I stood over Yuki until she awoke, she slept with her eyes open so it took me a moment to figure out her movement where caused by fear. She was surprised by me leaning over her I guess because she tried to hurt me but I stopped her. I sat next to her then and told her that I had seen that she was sleeping there all night and I wanted to know why she did it. That’s when she confessed.

She told me she did this thing called ‘love’ and it involved him. I asked her what that meant and she said that she wanted to grow up with him and spend her life with him and I told her that I loved her. She giggled and said that it involved kissing and other stuff. I asked her what kissing was and she said that it was when people’s lips touched and then I kissed her. She covered her lips and screamed, it was early in the morning so the people that did wake up went back to sleep.
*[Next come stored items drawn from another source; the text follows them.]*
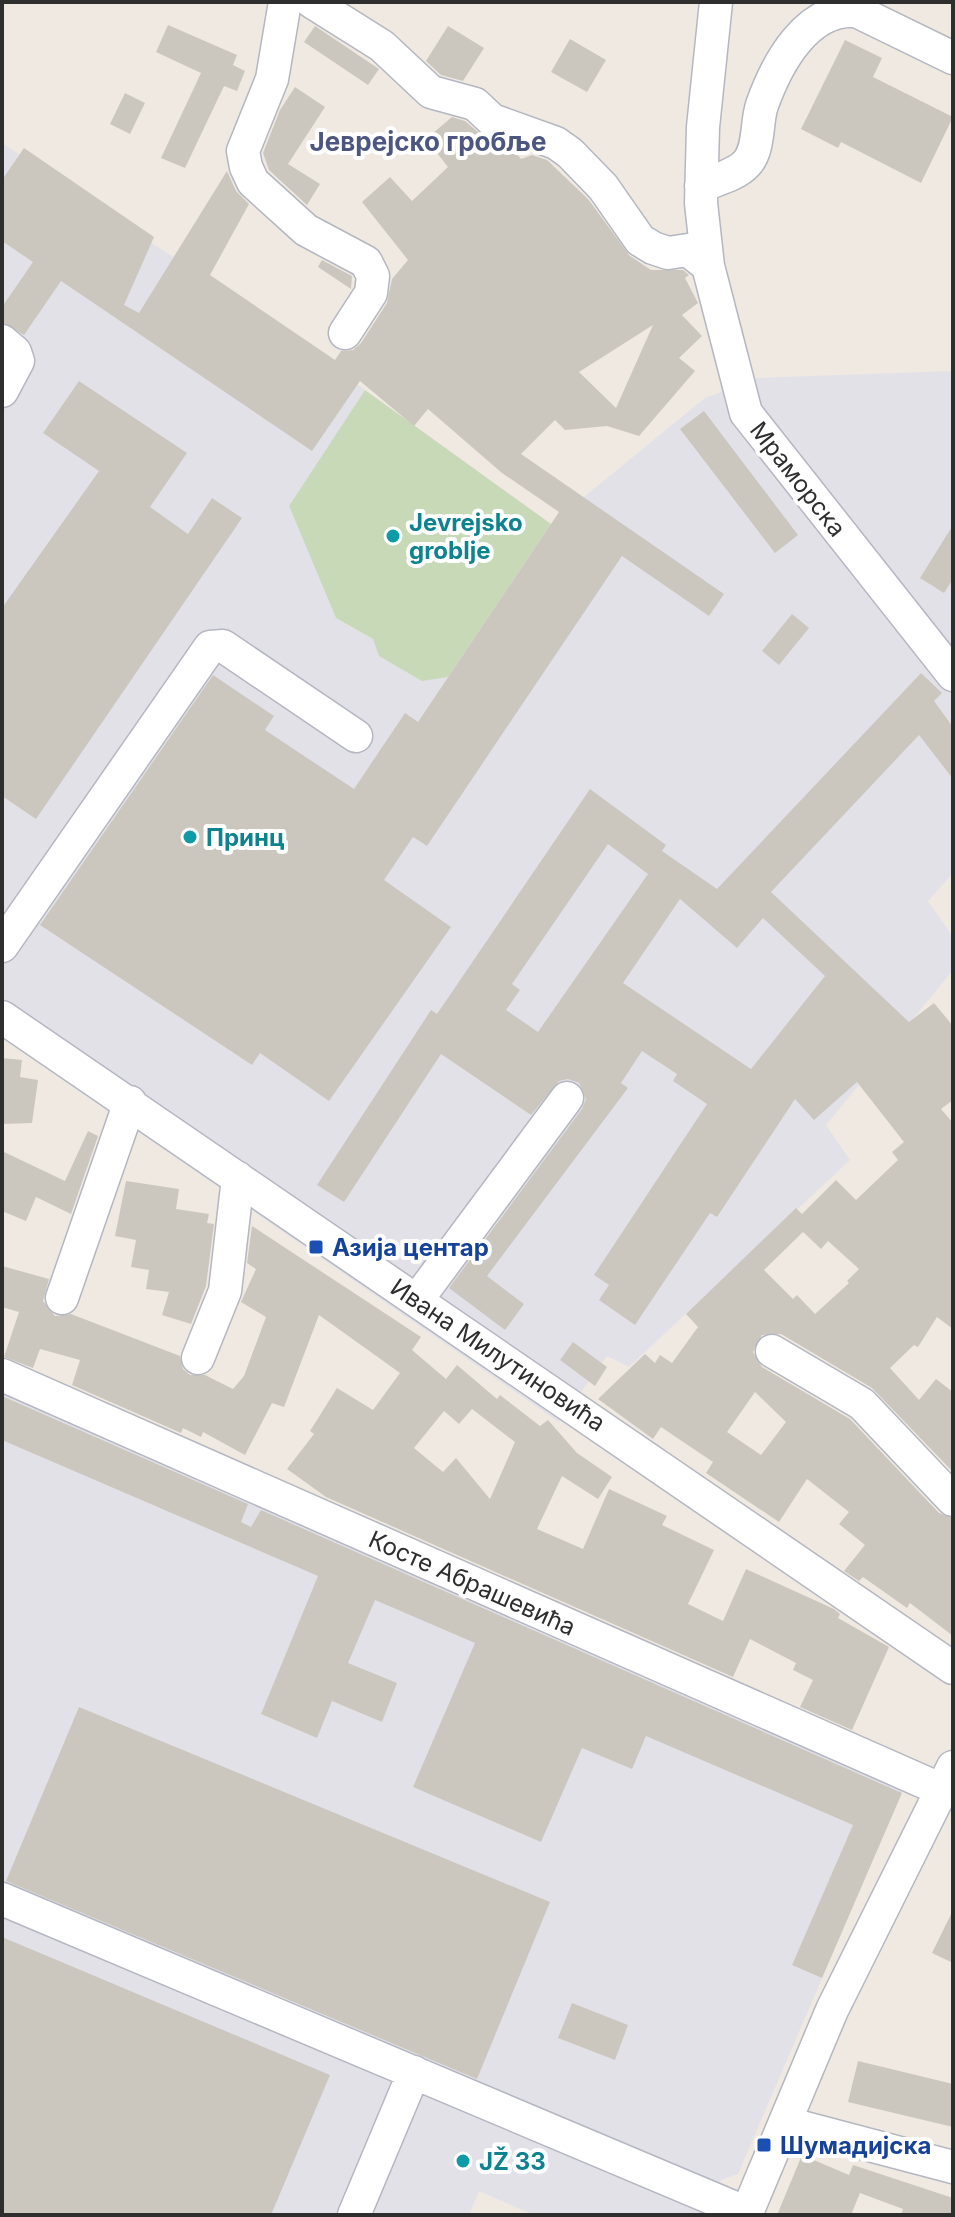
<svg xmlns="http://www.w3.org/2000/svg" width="955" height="2217" viewBox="0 0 955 2217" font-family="Inter,sans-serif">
<rect width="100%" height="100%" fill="#efe9e1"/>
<path fill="#e3e1e8" d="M2 143 278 327 365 390 289 506 336 618 373 639 551 524 705 398 758 378 953 371V873L928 901 953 937V970L826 1125 850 1160 629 1367 607 1356 559 1422 2 1038Z
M2 1390 908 1778 738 2174 721 2180 709 2215H534L479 2191 469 2215H2Z"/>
<path fill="#c8d9b8" d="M365 390 551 524 448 677 422 681 379 656 373 639 336 618 289 506Z"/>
<path fill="#cbc7bf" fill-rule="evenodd" d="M168 25 237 55 233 65 245 71 237 91 224 86 185 168 161 158 201 73 156 52Z
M315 26 379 69 368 85 304 42Z
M448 26 484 48 463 81 441 75 426 61Z
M570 39 606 60 587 92 551 72Z
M845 40 882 58 873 77 953 117 921 183 841 142 838 148 801 129Z
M295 87 325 107 288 164 320 184 307 205 269 170 263 153 280 110Z
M125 93 145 103 130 134 110 124Z
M452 117 465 121 485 138 512 148 521 159 532 155 547 160 588 199 630 256 651 270H683L689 275 685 278 698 303 682 315 702 336 679 358 695 371 639 436 607 426 565 430 555 420 521 454 724 594 709 616 622 556 427 846 413 837 384 880 451 927 329 1101 260 1053 252 1065 40 925 213 675 274 716 265 730 354 789 405 713 418 722 559 512 502 473 428 409 414 426 360 381 312 451 61 281 24 335 2 322V307L33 262 2 241V180L24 148 154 237 124 305 139 313 227 171 236 191 249 204 210 275 335 360 341 351 353 350 361 343 387 303 392 279 408 260 362 202 390 177 412 201 448 167 426 139ZM653 325 616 408 579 372Z
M322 260 352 276 351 289 318 267Z
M79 381 187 453 150 507 188 534 212 498 242 518 36 819 2 796V608L99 471 43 433Z
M704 411 798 535 775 553 680 429Z
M953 525V579L944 593 920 578Z
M792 614 809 628 779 665 762 651Z
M921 673 942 693 934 701 953 727V779L919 735 771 892 909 1022 934 1003 953 1026V1100L941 1109 953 1123V1329L937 1317 918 1347 914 1345 890 1368 919 1400 936 1379 953 1392V1472L872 1388 781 1334 762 1335 753 1352 762 1367 850 1419 939 1513 953 1518V1636L910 1603 907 1608 863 1577 859 1581 844 1571 865 1545 839 1524 849 1512 807 1479 779 1522 706 1473 713 1462 661 1427 653 1439 598 1399 645 1354 655 1363 660 1355 672 1363 698 1327 686 1314 796 1208 802 1214 836 1180 856 1200 898 1160 892 1152 904 1142 857 1082 814 1120 795 1099 717 1217 710 1213 635 1325 599 1300 609 1285 594 1275 707 1104 673 1081 677 1074 642 1051 621 1083 628 1088 487 1276 524 1304 505 1330 449 1288 582 1109 586 1099 579 1083 568 1079 559 1081 531 1115 441 1054 344 1202 317 1185 431 1010 437 1014 590 789 666 845 662 851 717 889ZM608 844 648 874 538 1032 506 1010 520 990 512 984ZM680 899 737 948 763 918 825 976 751 1069 623 983ZM803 1232 821 1249 828 1241 859 1269 847 1281 849 1283 815 1314 797 1295 793 1299 764 1270ZM755 1392 786 1422 761 1455 727 1432Z
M2 1058 22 1060 20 1077 38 1080 32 1123 2 1124Z
M88 1131 98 1136 71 1214 36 1197 26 1221 2 1211V1151L65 1181Z
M126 1181 179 1189 176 1209 209 1214 207 1223 214 1224 206 1286 191 1324 162 1315 169 1292 146 1289 149 1270 131 1267 136 1240 115 1236Z
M252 1226 421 1337 412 1350 446 1379 457 1365 497 1399 500 1395 540 1426 548 1420 577 1453 612 1477 598 1499 562 1476 537 1529 583 1549 609 1489 667 1516 662 1525 714 1550 688 1604 723 1621 746 1569 834 1609 840 1614 838 1618 889 1647 852 1730 800 1707 813 1680 793 1670 796 1663 750 1639 733 1677 326 1497 287 1469 314 1434 310 1431 337 1388 373 1410 400 1373 319 1315 284 1407 272 1403 245 1455 203 1432 201 1437 183 1428 181 1433 72 1385 80 1360 40 1349 33 1368 4 1357 19 1312 2 1307V1266L49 1279 43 1301 55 1316 71 1314 180 1356 183 1369 190 1375H205L233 1389 244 1376 266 1317 241 1302 256 1269 247 1263ZM472 1409 515 1442 490 1499 456 1458 443 1472 414 1448 444 1411 459 1424Z
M573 1342 607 1367 595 1386 560 1360Z
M2 1396 248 1504 241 1522 251 1527 261 1510 902 1793 822 1978 792 1965 853 1825 646 1736 632 1769 582 1748 541 1842 413 1787 475 1643 375 1600 348 1663 397 1683 382 1722 332 1701 317 1738 261 1714 318 1576 2 1440Z
M79 1707 550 1902 477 2079 6 1881Z
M953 1910V1963L932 1953Z
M2 1937 330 2075 271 2215H2Z
M572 2003 628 2025 615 2060 558 2038Z
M858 2061 953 2084V2127L848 2102Z
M802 2155 849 2175 853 2165 953 2198V2215H901L903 2209 860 2193 851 2215H777Z"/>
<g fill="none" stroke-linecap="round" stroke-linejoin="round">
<defs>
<path id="minor" d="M285 2 272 79 243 151 246 167 253 182 306 230 366 262 373 276 371 293 345 333
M312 2 382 46 431 92 475 104 492 120 556 143 570 153 603 187 640 240 653 248 668 253 688 250 708 266 746 413 953 675
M838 2 953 58
M701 186C715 180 736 175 746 164 760 150 756 122 762 105 777 63 807 7 857 11
M708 266 701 203 703 127 716 2
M2 341 15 352 18 361 2 391
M2 946 210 647 223 646 356 736
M2 1017 953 1668
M62 1298 130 1102
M417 1300 567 1098
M772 1351 862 1404 953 1500
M198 1358 225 1291 238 1178
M2 1375 942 1790
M2 1899 747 2213
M786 2123 953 2167
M354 2215 414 2072
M746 2215 832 2010 953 1767"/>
</defs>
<use href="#minor" stroke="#b4b7c1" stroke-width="35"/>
<use href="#minor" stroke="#fff" stroke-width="32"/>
</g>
<g fill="#0f9aa8" stroke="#fff" stroke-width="3">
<circle cx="393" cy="536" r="8"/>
<circle cx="190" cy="837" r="8"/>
<circle cx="463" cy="2161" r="8"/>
</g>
<g fill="#1a4fb4" stroke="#fff" stroke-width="3">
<rect x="308" y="1239" width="16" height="16" rx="4"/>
<rect x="756" y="2137" width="16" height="16" rx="4"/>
</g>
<g text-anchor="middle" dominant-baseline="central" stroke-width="8" stroke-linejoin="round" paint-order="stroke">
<g font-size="24" fill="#2e2e2e" stroke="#fff">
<text transform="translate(798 479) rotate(52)">Мраморска</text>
<text transform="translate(498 1355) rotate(34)">Ивана Милутиновића</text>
<text transform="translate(472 1583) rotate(24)">Косте Абрашевића</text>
</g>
<g font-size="24" font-weight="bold" fill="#0d838f" stroke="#fff" text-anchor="start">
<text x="409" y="522">Jevrejsko<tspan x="409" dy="28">groblje</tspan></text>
<text x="206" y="837">Принц</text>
<text x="479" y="2161">JŽ 33</text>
</g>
<g font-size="24" font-weight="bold" fill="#164399" stroke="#fff" text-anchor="start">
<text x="332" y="1247">Азија центар</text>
<text x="780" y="2145">Шумадијска</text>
</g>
<g font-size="26" font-weight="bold" fill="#4d5680" stroke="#fff">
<text x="428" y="141">Јеврејско гробље</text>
</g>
</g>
<rect width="955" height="2217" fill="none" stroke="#2e2e2e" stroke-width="8"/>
</svg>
She said she didn’t like me like that and that she loved only Clown. I told her that she couldn’t love him anymore because he was dead. She then covered her whole face and ran away with heaving cries. I knew I should go see her but I wasn’t good at comforting and that was just singing and sleeping with them but that was already passed because I had woken up; so left her for the rest of the day.

I had no one to play with so I gathered the bits and bobs Yuki had ‘collected’ from kids and gave them to Mayu. Well, tried to give them to her but she was still away, I knew she wasn’t dead but I doubted she’d be here till tomorrow. When I got back the sun had just risen and while putting the pieces back I noticed that there was a lump in Gretel’s bed. I hoped onto the ladder and peered over the sleeping face of Helita, I smiled because this was probably the closest I would get to her. I knew she hated me- as she did any girl or boy here but it seems I was hated more… I had let my hand float over her cheek and her hair, I knew her by the stories I’d been told and I knew from the start she just needed a friend. I had felt a weird feeling inside me when I first saw her and I had felt it then.

By the time she had woken up I was gone, I had heard the door of the next door open and I knew who would step out. I heard Helita’s muffled pants through the wall and then saw her rush to the playroom- satisfaction filled me then because I would be the only one to know what was happening before I woke up.

Gretel walked through the door and smiled at me, there was something off about her. Like she had just woken up and was still in the hazy state of not knowing what was going on. Also, there was something… sinister and it looked like if you rubbed her the wrong way she would be the last thing you would ever see. I stood back and even when she hugged me I wished I was somewhere else.

I felt like I had no one to talk to for a long while until I went to meet Teiru, he was new so he had been lingering in the playroom hoping to meet someone and I he told me he had had enough. I sat next to him in the hall and grinned the whole time. He was rather interesting because he wanted to talk to me and he never thought he was better than me and he didn’t want to kill me like the rest of my ‘friends’. We sat together at the dinner table and when I asked him if he wanted to sleep in my room he said yes so he’s sleeping in Clown’s bed. We are like the only people sleeping in a room at the moment. I like this new guy and I hope we become good friends, I have I feeling he will like Helita because he seems like the sort to endure anything. Anyways diary I’m tired and I haven’t slept in ages. I’m scared of sleeping in the same room as Gretel but Teiru makes me feel safe.